Заскучав, Хулио Остерляйнен склонился к соседке и стал шептать ей на ухо. Девушка зарделась и отстранилась. Похоже, взаимодействие материального и идеального в представлении Остерляйнена имело пикантный характер.

– Как вам хорошо известно, мана, лежащая в основе трансмутаций, вполне материальна. Но направляет и преобразует ее наша воля, то есть – идеальное начало. Поставив задачу, вы должны создать в воображении идеальный образ цели – и волевым усилием преобразовать адекватное количество маны в воздействие, направленное на реализацию идеала. Чем отчетливее вы представите себе результат, тем выше будет КоЦИМ – коэффициент целевого использования маны.

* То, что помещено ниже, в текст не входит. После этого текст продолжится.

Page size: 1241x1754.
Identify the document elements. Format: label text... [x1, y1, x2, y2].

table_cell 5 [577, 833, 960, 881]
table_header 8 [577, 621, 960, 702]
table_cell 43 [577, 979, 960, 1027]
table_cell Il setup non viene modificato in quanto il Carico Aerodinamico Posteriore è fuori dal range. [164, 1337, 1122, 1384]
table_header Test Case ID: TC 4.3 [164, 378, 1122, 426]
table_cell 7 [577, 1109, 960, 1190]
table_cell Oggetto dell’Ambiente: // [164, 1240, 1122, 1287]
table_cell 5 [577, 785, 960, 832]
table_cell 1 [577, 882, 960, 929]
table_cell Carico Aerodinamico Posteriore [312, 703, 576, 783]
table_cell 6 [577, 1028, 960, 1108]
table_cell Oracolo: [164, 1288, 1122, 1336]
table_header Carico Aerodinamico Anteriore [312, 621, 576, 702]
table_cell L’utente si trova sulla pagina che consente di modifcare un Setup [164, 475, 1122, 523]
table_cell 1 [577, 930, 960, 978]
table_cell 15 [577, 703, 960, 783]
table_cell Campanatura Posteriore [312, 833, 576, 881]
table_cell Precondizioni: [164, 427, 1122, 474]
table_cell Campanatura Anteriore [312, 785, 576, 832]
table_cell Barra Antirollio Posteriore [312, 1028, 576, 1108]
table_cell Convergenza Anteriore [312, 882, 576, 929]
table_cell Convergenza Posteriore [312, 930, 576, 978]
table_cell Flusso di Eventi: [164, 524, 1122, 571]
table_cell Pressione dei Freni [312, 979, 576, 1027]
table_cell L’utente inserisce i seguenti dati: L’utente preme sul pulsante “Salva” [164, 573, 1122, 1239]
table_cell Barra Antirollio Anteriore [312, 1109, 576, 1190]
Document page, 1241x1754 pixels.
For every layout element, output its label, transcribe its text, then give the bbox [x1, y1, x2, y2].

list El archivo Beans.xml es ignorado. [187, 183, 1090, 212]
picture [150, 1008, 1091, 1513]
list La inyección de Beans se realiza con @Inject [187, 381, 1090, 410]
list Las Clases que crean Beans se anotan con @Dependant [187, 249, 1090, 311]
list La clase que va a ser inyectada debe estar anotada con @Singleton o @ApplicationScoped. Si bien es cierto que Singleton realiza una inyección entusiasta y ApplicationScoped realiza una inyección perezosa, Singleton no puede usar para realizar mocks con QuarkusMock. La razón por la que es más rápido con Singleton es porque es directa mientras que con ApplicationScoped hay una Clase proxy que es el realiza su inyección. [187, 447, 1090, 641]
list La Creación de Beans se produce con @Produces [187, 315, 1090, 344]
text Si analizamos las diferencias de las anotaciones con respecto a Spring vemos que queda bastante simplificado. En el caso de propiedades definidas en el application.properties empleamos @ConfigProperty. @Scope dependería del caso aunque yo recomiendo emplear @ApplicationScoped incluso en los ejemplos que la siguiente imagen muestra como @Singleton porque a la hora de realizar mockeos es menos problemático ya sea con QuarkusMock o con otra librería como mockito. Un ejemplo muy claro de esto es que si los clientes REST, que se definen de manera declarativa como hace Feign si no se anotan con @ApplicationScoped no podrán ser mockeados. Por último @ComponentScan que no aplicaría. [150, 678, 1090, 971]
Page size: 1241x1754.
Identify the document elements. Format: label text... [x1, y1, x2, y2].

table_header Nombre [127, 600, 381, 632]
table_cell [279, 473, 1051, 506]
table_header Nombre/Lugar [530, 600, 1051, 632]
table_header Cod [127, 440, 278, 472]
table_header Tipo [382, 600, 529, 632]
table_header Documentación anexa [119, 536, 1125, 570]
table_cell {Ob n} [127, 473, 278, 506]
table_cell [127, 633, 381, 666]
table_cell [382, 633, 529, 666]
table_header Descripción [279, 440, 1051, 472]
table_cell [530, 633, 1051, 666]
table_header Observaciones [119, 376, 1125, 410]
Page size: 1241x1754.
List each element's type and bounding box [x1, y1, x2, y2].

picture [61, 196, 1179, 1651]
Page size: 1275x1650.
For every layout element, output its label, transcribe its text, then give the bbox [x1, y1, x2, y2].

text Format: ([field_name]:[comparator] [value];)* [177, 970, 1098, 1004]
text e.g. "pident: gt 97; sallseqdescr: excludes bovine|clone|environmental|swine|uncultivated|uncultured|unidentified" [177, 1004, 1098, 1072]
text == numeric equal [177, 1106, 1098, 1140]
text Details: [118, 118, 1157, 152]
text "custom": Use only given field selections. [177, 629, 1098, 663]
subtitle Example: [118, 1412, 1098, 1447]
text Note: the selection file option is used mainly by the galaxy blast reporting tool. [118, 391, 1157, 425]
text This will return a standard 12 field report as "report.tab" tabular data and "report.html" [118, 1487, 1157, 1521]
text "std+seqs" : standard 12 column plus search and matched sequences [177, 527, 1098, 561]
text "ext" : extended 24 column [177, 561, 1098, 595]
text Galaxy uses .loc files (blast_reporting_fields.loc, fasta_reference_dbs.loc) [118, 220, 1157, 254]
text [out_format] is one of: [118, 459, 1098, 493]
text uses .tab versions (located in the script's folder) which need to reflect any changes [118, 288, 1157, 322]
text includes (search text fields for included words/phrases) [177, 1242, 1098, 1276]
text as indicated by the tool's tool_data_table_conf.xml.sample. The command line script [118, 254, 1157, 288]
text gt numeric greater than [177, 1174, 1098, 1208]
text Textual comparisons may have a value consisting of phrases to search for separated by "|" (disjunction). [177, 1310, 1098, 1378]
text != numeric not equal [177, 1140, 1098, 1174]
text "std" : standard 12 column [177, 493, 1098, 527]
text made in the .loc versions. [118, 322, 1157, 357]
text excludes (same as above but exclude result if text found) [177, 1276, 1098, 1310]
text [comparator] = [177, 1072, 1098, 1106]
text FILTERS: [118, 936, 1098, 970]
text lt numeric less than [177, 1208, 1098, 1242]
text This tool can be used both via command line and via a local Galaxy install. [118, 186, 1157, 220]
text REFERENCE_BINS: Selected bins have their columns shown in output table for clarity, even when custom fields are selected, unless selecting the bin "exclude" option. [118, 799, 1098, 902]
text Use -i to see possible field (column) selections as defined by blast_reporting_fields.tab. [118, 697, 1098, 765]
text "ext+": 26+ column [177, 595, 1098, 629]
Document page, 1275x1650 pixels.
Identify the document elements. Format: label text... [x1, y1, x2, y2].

Он подошел к аспидной доске.

– Столяр, приступая к работе, сначала создает в голове идеальный образ будущего кресла, и лишь затем берет в руки стамеску. Ваши стамески – инвокации и вольты. Мана вместо мускульной силы. Но принцип тот же: идеальный образ – волевой посыл – преобразование естественной энергии – материальное воплощение. Универсальный принцип созидания…

Ангус взял с полочки мелок.

– Допустим, я хочу написать что-то на доске, не прикасаясь к мелку. Сперва я должен представить себе конечное слово. Затем – траекторию движения мелка, не забывая про контакт с поверхностью и необходимый нажим. В противном случае мелок не оставит следа на доске, либо раскрошится, если я приложу излишнее усилие. Далее подбираем вспомогательные вольты…

Патлатый Хулио не замедлил предположить, какое именно слово изобразит на доске Фрадулент. С азартом он принялся делиться своими догадками направо и налево. Лектор неодобрительно мазнул взглядом по аудитории, но прерывать демонстрацию не стал.

А гарпия ощутила себя центром «слепого пятна». Преподаватель смотрел на кого угодно, кроме нее. Складывалось впечатление, что она вообще отсутствует. Наверное, это связано с профессором Горгауз, предположила Келена. История с бурей получила огласку. И преподаватели, не слишком разбираясь, кто прав, кто виноват, встали на сторону своей.

Она удивилась, почувствовав, что ее это задевает. Город влияет. Здесь слишком много якорей. Ничего, скоро это станет прошлым, утратив ореол чувств.

Вернув мелок на место, Фрадулент отошел к окну и сделал властный жест. Белым жуком мел взлетел, направляясь к доске. Зашуршал, выводя букву за буквой. На пол, мукой из прохудившегося мешка, осыпалась тончайшая белая пыль.